Que faut-il craindre de l’offensive tout azimut des Forces Alliées 2012 (FAL 2012)? Certainement pas leur communication à la noix puisqu’elle n’arrive visiblement pas à convaincre. Ce qui est à craindre, selon mon point de vue, c’est l’intervention directe des «guides religieux» et des dégâts que cela pourrait engendrer.

On peut même dire que cela engendre déjà des dégâts. Le portail Seneweb a publié des photos(1) de la maison du porte-parole de la famille de feu Serigne Saliou Mbacké après l’incendie qui l’a détruite. Cela ne nous aurait pas inquiétés si ce même porte-parole n’avait pas pris la parole vendredi matin pour s’insurger contre les «rêves» de Cheikh Béthio Thioune.

La politique est un monde qui se nourrit de contradictions. Quand on y dit «oui» il faut s’attendre une nuée de «non» en retour. Et la contradiction on la subit et on la mène en même temps. C’est la base même du jeu démocratique. Car la démocratie ne se joue pas le jour des élections mais elle se trouve dans le vécu quotidien, dans le fait qu’à tout moment, chaque citoyen ait le droit de dire «je pense, je veux, je ne suis pas d’accord…». En somme c’est d’abord et avant tout la liberté de pensée et d’expression qui fait la démocratie. Il ne saurait donc y avoir des politiques – ou de politiciens – au dessus de cette «loi». Lorsqu’on entre dans la jungle politique, il faut être prêt à donner des coups mais aussi à encaisser deux fois plus que ce qu’on donne. C’est là tout le problème de l’immixtion des «guides religieux» dans la politique. En tant que marabouts, ils peuvent dire à leurs talibés prier, jeûner, faîtes l’aumône… Mais quand ils entrent en politique, qu’ils le fassent en militant ou en chefs de parti et qu’ils assument toutes les «charges» que requiert cette posture. Pourrait-on comprendre qu’un chef de parti se comportât en marabout avec ses militants et ses adversaires? Alors pourquoi accepter qu’un marabout veuille se comporter comme tel dans le jeu démocratique?
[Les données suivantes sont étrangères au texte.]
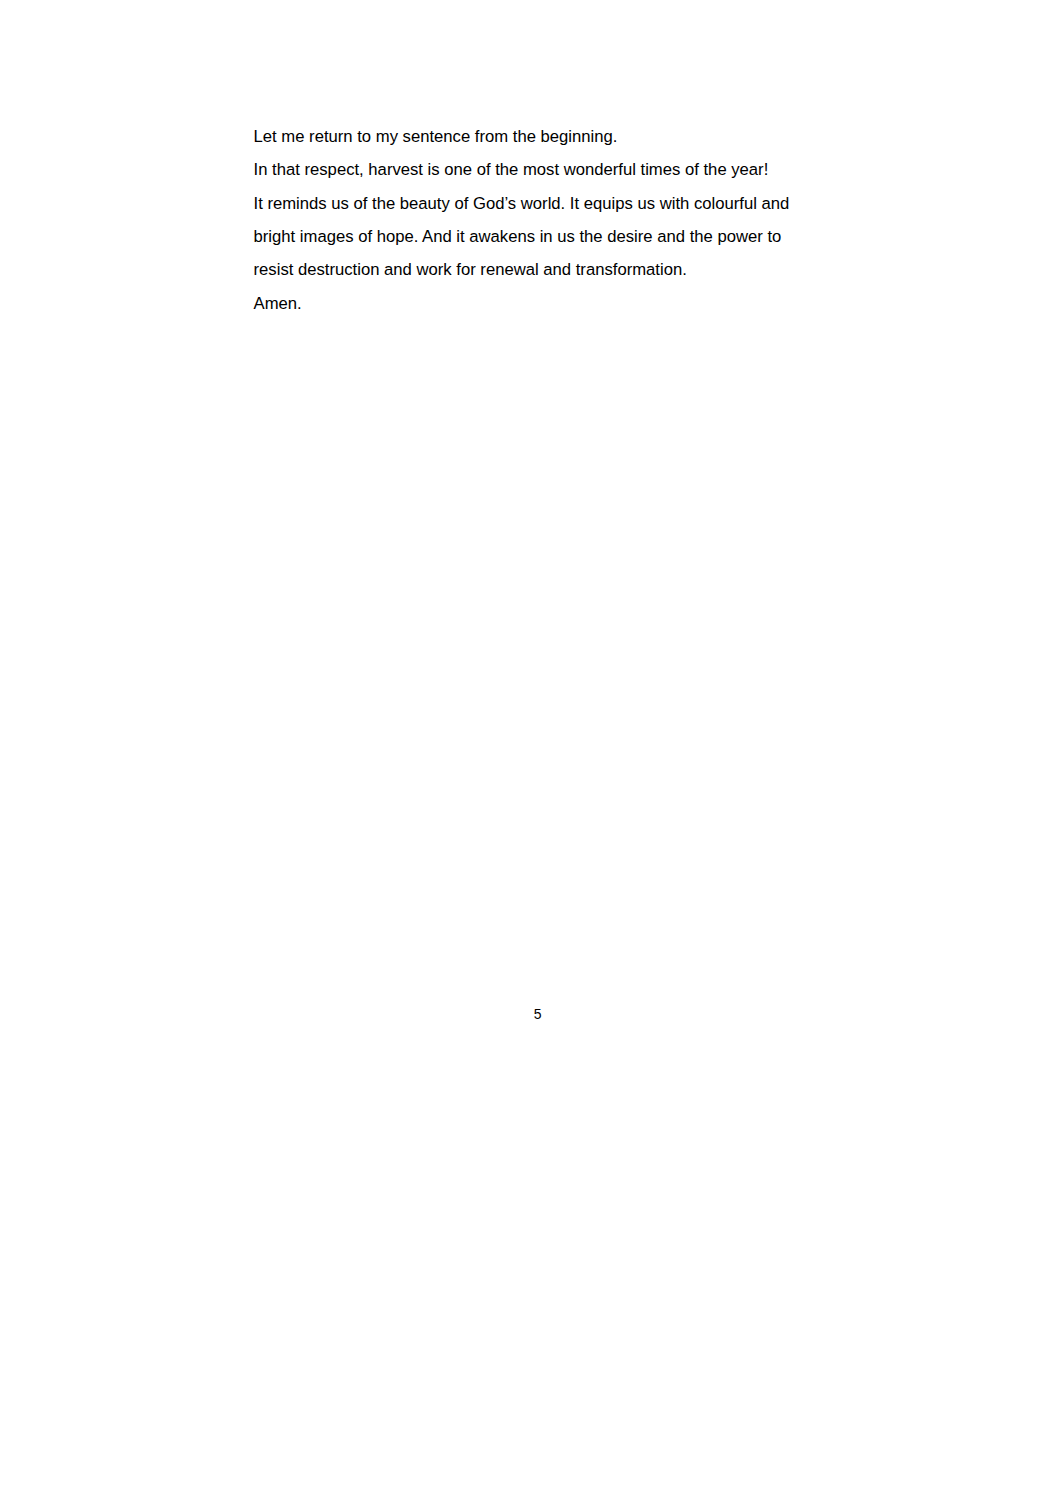Let me return to my sentence from the beginning.
In that respect, harvest is one of the most wonderful times of the year!
It reminds us of the beauty of God’s world. It equips us with colourful and bright images of hope. And it awakens in us the desire and the power to resist destruction and work for renewal and transformation.
Amen.
5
Les prophètes sont des êtres exceptionnels, nous n’en disconviendrons pas. Mais quand ils sont arrivés parmi les hommes, ils ont vécu en homme. Ils ont subi la pauvreté, la faim, la soif, la maladie, la trahison, l’humiliation, l’amour, le désir, le bonheur, le malheur… sans rancœur, ni esprit vengeur. Et pourtant leurs compagnons et fidèles ont bien voulu les venger parfois, mais ils ont toujours su faire jouer la carte de l’humilité. Alors pourquoi les personnes qui pensent tirer leurs «pouvoirs» de ces prophètes devraient être traitées en surhomme? Pourquoi ne sont-ils pas capables de cette même humilité?
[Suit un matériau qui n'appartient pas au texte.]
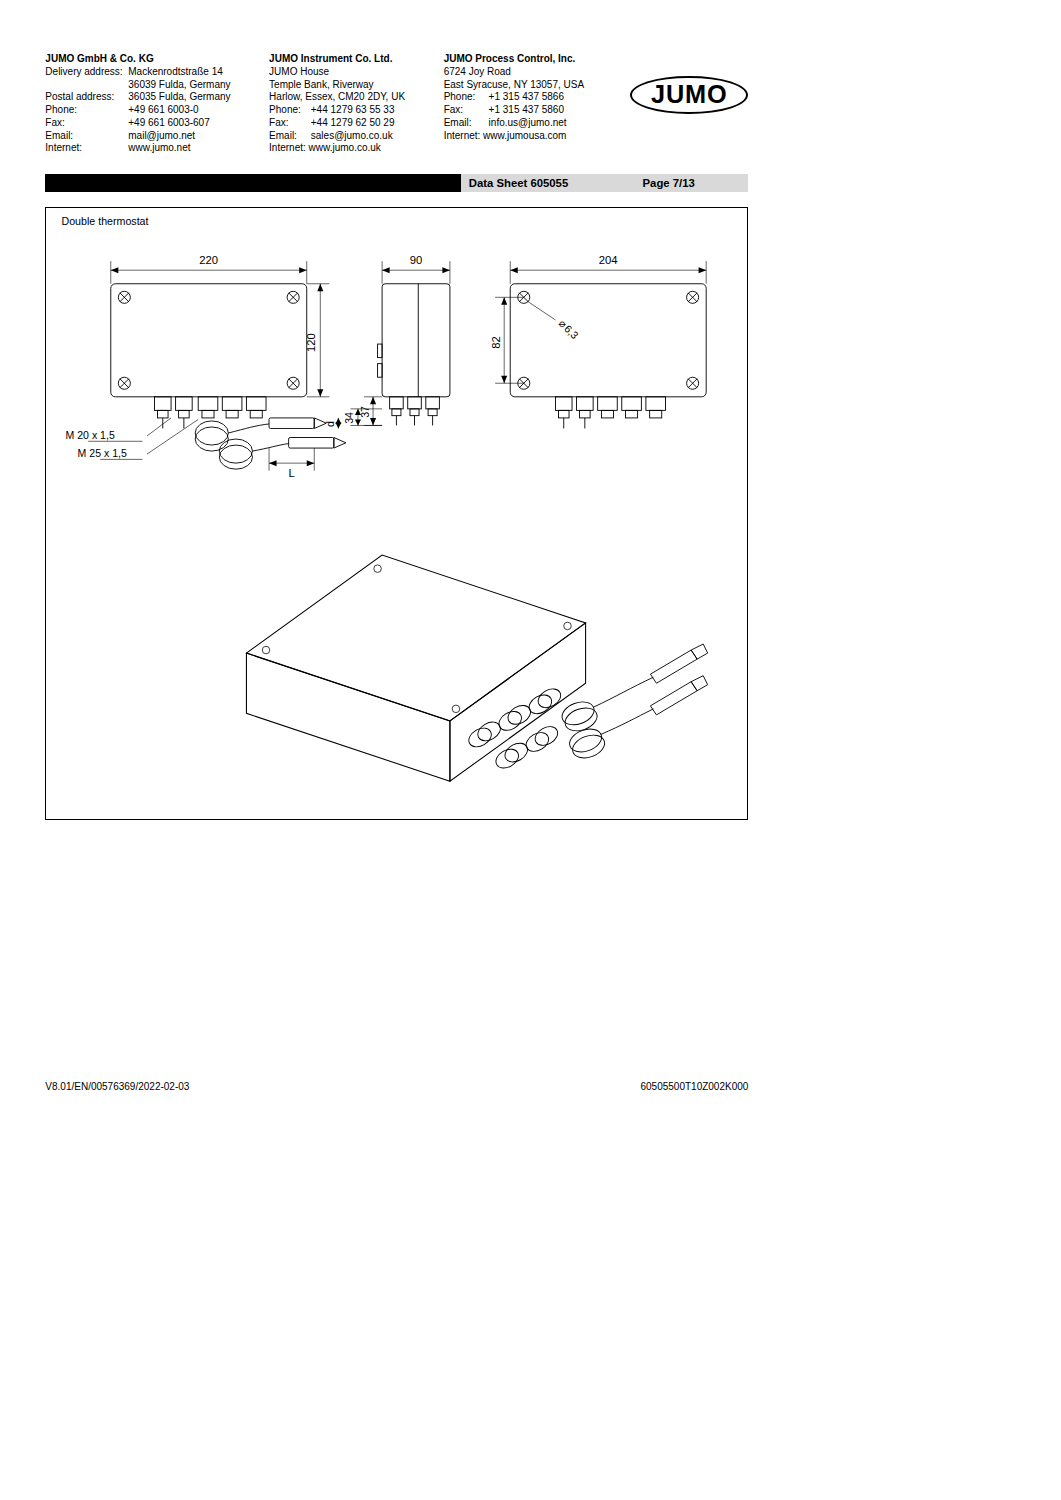JUMO GmbH & Co. KG
| Delivery address: | Mackenrodtstraße 14 |
| | 36039 Fulda, Germany |
| Postal address: | 36035 Fulda, Germany |
| Phone: | +49 661 6003-0 |
| Fax: | +49 661 6003-607 |
| Email: | mail@jumo.net |
| Internet: | www.jumo.net |
JUMO Instrument Co. Ltd.
| JUMO House |
| Temple Bank, Riverway |
| Harlow, Essex, CM20 2DY, UK |
| Phone: | +44 1279 63 55 33 |
| Fax: | +44 1279 62 50 29 |
| Email: | sales@jumo.co.uk |
| Internet: www.jumo.co.uk |
JUMO Process Control, Inc.
| 6724 Joy Road |
| East Syracuse, NY 13057, USA |
| Phone: | +1 315 437 5866 |
| Fax: | +1 315 437 5860 |
| Email: | info.us@jumo.net |
| Internet: www.jumousa.com |
JUMO
Data Sheet 605055
Page 7/13
Double thermostat
220 120 d L M 20 x 1,5 M 25 x 1,5 90 37 34 204 82 ⌀6,3
V8.01/EN/00576369/2022-02-03
60505500T10Z002K000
J’aimerai, chers amis que nous faisions une introspection et une méditation sur notre rapport au religieux. La religion n’est-elle pas d’abord et avant une question de choix individuel, de conviction personnelle? Est-ce qu’on peut laisser une tierce personne choisir à notre place et nous laisser assumer individuellement la conséquence de ses choix? Aidez-nous à répondre à ces questions s’il vous plait.